Oleh Sudirman Dg. Massiri, S.Hut., M.Sc
No KPH no budget,
itulah jargon heboh di kementerian kehutanan yang didukung oleh BAPPENAS
sebagai upaya untuk mewujudkan pembangunan hutan yang lestari. Komitmen Kementerian
Kehutanan akan menargetkan untuk membangun sebanyak 600 unit KPH di seluruh
indonesia dan khusus di Provinsi
Sulawesi Tengah direncanakan dibentuk sebanyak 21 unit. Namun hingga tahun 2014 jumlah KPH yang terbentuk
adalah 120 unit dan di Provinsi Sulawesi tengah, khususnya, hingga mei 2014
baru terbentuk 7 unit KPH.
KPH
yang merupakan singkatan dari kesatuan pengelolaan hutan adalah organisasi
pengelola hutan di tingkat tapak yang betanggung jawab terhadap kelestarian
hutan di wilayah kerjanya. Munculnya gagasan KPH didasari atas kesadaran bahwa selama
ini kawasan hutan di luar pulau jawa sebagian besar tidak memiliki organisasi
pengelolaan. Dinas Kehutanan yang selama ini merungurus hutan bukanlah
organisasi pengelola hutan akan tetapi sebagai organisiasi yang melaksanakan
fungsi administrasi kehutanan. Beda dengan KPH sebagai organisasi yang
melaksanakan perencanaan, pengelolaan, bahkan sampai melakukan monitoring dan
pengendalian hutan.
Sebenarnnya
konsep KPH bukanlah konsep baru dalam pengelolaan hutan. Konsep ini telah lama
dikembangkan oleh belanda di indonesia pada pengelolaan hutan di pulau jawa
yang kenal dengan houtvesterij dan
sekarang ini diteruskan oleh perhutani.
Point pentingnya adalah ternyata butuh waktu setengah abad bagi kita untuk
menerima dan menjalankan konsep itu, padahal belanda sudah terbukti sukses
membangun hutan jati di pulau jawa yang masih dinikmati oleh perhutani saaat
ini.
Isu
kritis yang akan dihadapi KPH bukan terletak pada proses pembentukan, akan
tetapi terletak pada isu kemandirian dan keberlanjutan. Jargon “no KPH no budget” saat ini digelontorkan
oleh Kementerian kehutanan, jangan sampai terbalik ke depannya dengan jargon “ no
budget no KPH”. Maksudnya adalah jangan sampai tidak ada dana lagi maka
tidak ada program KPH sehingga cita-cita mulia untuk mewujudkan hutan lestari
tidak tercapai. Situasi itu akan terjadi manakala organisasi KPH yang dibentuk
itu tidak memiliki kapasitas untuk menjalankan fungsi –fungsi manajemen dalam
pengelolaan hutan.
Ada
dua instrumen yang perlu mendapat perhatian penting dalam KPH yakni instrumen
untuk mengontrol kelestarian hasil dan ekosistem hutan dan instrumen untuk
mengontrol kelestarian usaha atau bisnis kehutanan. penetapan wilayah dan luas
KPH merupakan hal penting untuk dipertimbangkan
bagi 1 unit KPH untuk mengontrol kelestarian ekosistem dan menjamin
kelestarian usaha atau bisnis. Kelestarian hasil atau ekosistem hutan akan
tercapai jika ditopang oleh kelestarian usaha atau bisnis kehutanan. Dapat dipastikan bahwa tanpa adanya usaha dan
bisnis kehutanan yang berkelanjutan dalam KPH maka organisasi ini tidak mampu
membiayai dan menjalankan fungsi-fungsi manajemen dalam pengelolaan hutan.

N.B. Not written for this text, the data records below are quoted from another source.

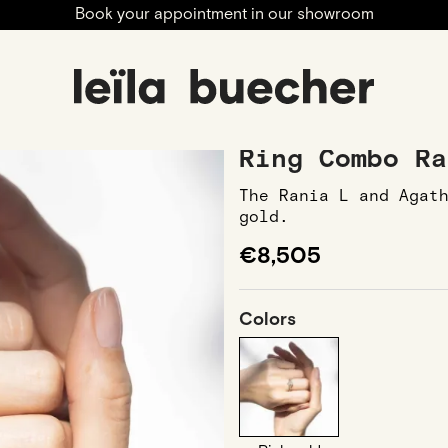
Book your appointment in our showroom
nia L and Agathe
Ring Combo Ra
The Rania L and Agat
gold.
€8,505
Colors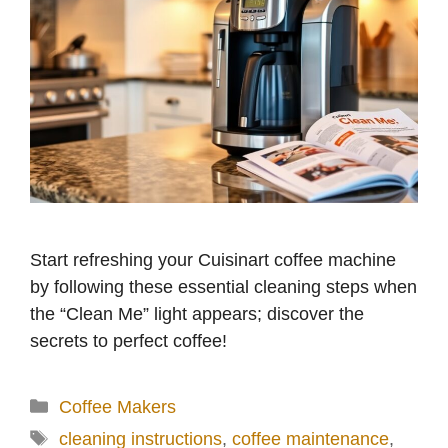
Start refreshing your Cuisinart coffee machine
by following these essential cleaning steps when
the “Clean Me” light appears; discover the
secrets to perfect coffee!
Categories
Coffee Makers
Tags
cleaning instructions
,
coffee maintenance
,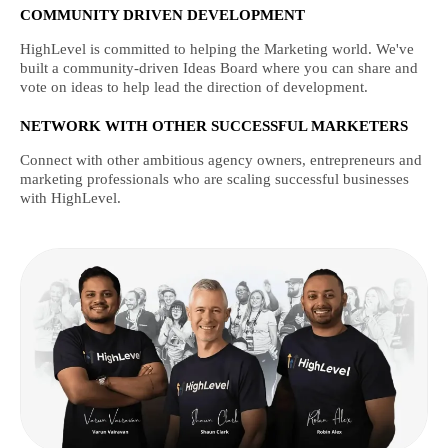
COMMUNITY DRIVEN DEVELOPMENT
HighLevel is committed to helping the Marketing world. We've
built a community-driven Ideas Board where you can share and
vote on ideas to help lead the direction of development.
NETWORK WITH OTHER SUCCESSFUL MARKETERS
Connect with other ambitious agency owners, entrepreneurs and
marketing professionals who are scaling successful businesses
with HighLevel.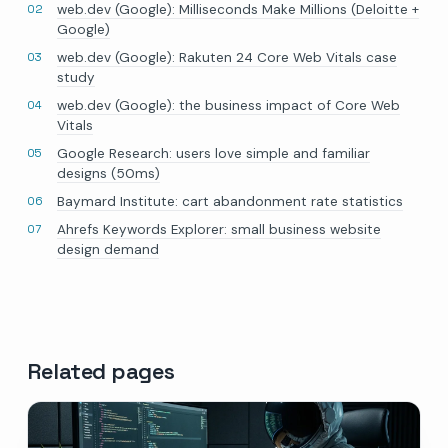
web.dev (Google): Milliseconds Make Millions (Deloitte +
Google)
web.dev (Google): Rakuten 24 Core Web Vitals case
study
web.dev (Google): the business impact of Core Web
Vitals
Google Research: users love simple and familiar
designs (50ms)
Baymard Institute: cart abandonment rate statistics
Ahrefs Keywords Explorer: small business website
design demand
Related pages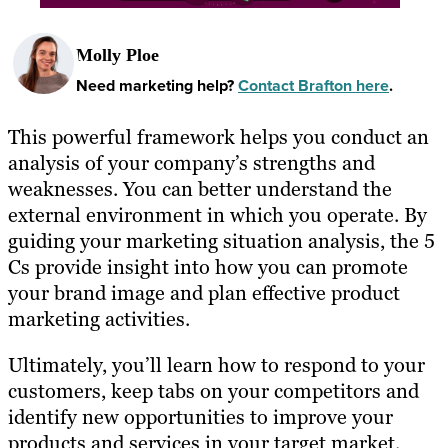
Molly Ploe
Need marketing help?
Contact Brafton here
.
This powerful framework helps you conduct an
analysis of your company’s strengths and
weaknesses. You can better understand the
external environment in which you operate. By
guiding your marketing situation analysis, the 5
Cs provide insight into how you can promote
your brand image and plan effective product
marketing activities.
Ultimately, you’ll learn how to respond to your
customers, keep tabs on your competitors and
identify new opportunities to improve your
products and services in your target market.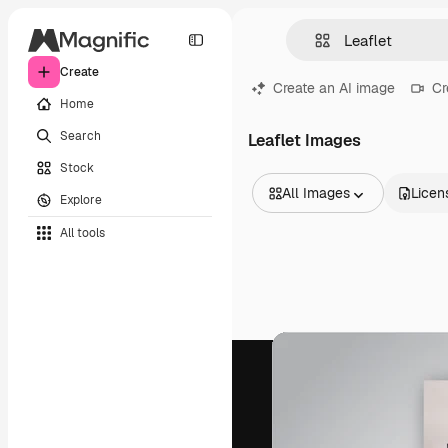
Create
Create an AI image
Cr
Home
Search
Leaflet Images
Stock
All Images
Licen
Explore
All Images
All tools
Vectors
Illustrations
Photos
PSD
Templates
Mockups
Videos
Footage
Motion graphics
Video templates
Icons
3D Models
Fonts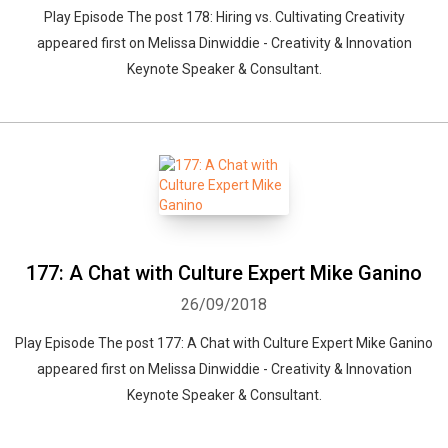
Play Episode The post 178: Hiring vs. Cultivating Creativity
appeared first on Melissa Dinwiddie - Creativity & Innovation
Keynote Speaker & Consultant.
177: A Chat with Culture Expert Mike Ganino
26/09/2018
Play Episode The post 177: A Chat with Culture Expert Mike Ganino
appeared first on Melissa Dinwiddie - Creativity & Innovation
Keynote Speaker & Consultant.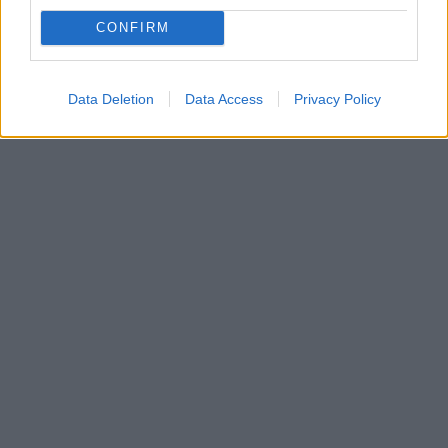
αρχαιολογικούς χώρους
CONFIRM
Διενεργείται Δημόσιος Ανοιχτός Πλειοδοτικός
Διαγωνισμός για την επιλογή αναδόχων - μισθωτών
Data Deletion
Data Access
Privacy Policy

Dengan begitu, mutlak diperlukan SDM yang memiliki kapasitas untuk menjalankan
usaha atau bisnis kehutanan yang berkelanjutan sehingga tidak bergantung pada
dana dari kementerian kehutanan.
Persoalan
lain yang dihadapi KPH adalah wilayah KPH yang ditetapkan bukanlah kertas
kosong yang bebas dari konflik dan klaim dari berbagai pihak yang
berkepentingan terhadap pengelolaan hutan. Wilayah KPH sebagian besar telah
dimanfaatkan oleh berbagai pihak baik dalam bentuk ijin pemanfaatan hasil hutan
maupun telah diokupasi oleh masyarakat. Degan begitu, diperlukan kepastian hak
dan akses bagi para pihak yang berkepentingan terhadap sumberdaya hutan di
wilayah KPH dan membangun kemitraan bagi pihak-pihak tersebut.